What A Corpus Needs To Look Like

SpamAssassin relies on corpus data to generate optimal scores. This is the policy used by all corpora accepted by the SpamAssassin project (moved here from 'masses/CORPUS_POLICY'):

  • Hand-verified: all mail must be hand-verified into "spam" and "ham" (non-spam) collections, by its recipient. It may not be solely classified using automated spam-classification algorithms such as SpamAssassin and other spam filters; we need the human decision (although it may be aided by SpamAssassin, of course). Also, we can't use data that's been collected from third-party accounts, since we don't know what the recipient may have signed up for.

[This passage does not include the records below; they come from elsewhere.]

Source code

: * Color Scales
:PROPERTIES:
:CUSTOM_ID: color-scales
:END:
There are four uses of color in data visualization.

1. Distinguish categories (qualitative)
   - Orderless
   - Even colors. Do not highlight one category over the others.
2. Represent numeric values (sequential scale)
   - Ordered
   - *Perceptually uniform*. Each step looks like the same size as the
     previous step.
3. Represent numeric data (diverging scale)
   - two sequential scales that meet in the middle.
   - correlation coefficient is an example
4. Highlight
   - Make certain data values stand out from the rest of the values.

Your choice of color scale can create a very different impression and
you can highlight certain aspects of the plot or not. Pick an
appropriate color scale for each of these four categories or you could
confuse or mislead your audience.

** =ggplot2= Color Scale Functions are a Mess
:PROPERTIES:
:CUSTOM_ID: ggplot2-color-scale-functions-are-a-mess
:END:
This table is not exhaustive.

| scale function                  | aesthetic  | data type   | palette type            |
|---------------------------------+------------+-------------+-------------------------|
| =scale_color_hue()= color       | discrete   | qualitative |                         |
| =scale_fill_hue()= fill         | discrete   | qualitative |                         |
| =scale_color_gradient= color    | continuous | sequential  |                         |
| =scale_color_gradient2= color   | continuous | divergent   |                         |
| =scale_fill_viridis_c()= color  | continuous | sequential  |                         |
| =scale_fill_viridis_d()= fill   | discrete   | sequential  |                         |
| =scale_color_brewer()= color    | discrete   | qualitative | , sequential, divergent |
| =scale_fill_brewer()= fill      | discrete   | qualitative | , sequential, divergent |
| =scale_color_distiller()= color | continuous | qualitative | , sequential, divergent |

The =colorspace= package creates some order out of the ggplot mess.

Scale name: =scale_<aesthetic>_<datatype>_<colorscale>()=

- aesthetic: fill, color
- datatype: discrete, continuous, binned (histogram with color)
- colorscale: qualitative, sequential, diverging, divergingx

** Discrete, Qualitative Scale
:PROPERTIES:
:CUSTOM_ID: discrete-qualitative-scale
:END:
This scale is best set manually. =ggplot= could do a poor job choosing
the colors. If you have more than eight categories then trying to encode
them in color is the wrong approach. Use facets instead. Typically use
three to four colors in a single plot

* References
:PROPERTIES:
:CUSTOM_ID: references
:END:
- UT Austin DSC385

  • Reliable source: Ensure that the mails were classified by a trustworthy source; mails marked as spam by users at your ISP, for example, are not reliable enough for use as a SpamAssassin corpus. (It's pretty well-known that some users will use the "report as spam" button instead of unsubscribing from legit newsletters.)
  • No old spam: please try to avoid including spam older than 6 months, and ham older than 18 months. (We'll filter it out on the server-side anyway.)
  • Representative mix: each side of the corpus must contain a representative mix of mail of that type. For ham, that includes commercial ham messages, legitimate business discussions, and verified opt-in mail newsletters. A ham corpus consisting of nothing but reported false-positives will produce bad data (especially for Bayes) – and the same applies for spam. If at all possible, try to include as much of the day-to-day spam you receive, including the "easy stuff".
  • No viruses: SpamAssassin is a spam filter, not a virus scanner – remove viruses from your corpora. (Phishes, however, fall under "spam", even though some virus scanners mark them as viruses.)
  • No faked bounces: bounces of viruses or spam sent back to forged or faked from addresses, (so-called blowback or joe-job bounces), these typically have an envelope sender of <> or <MAILER-DAEMON.*>, but please include any valid bounces if you can.
  • No moderation mails: mailing list moderation administrative messages that contain spam subject lines or excerpts.
  • No spam discussion: anti-spam or anti-virus mailing lists, especially SpamAssassin, that frequently include spam and virus elements, even though they are technically ham, these often appear to be spam and will skew the results, rewriting the tests to avoid triggering on these messages is not realistic at this time.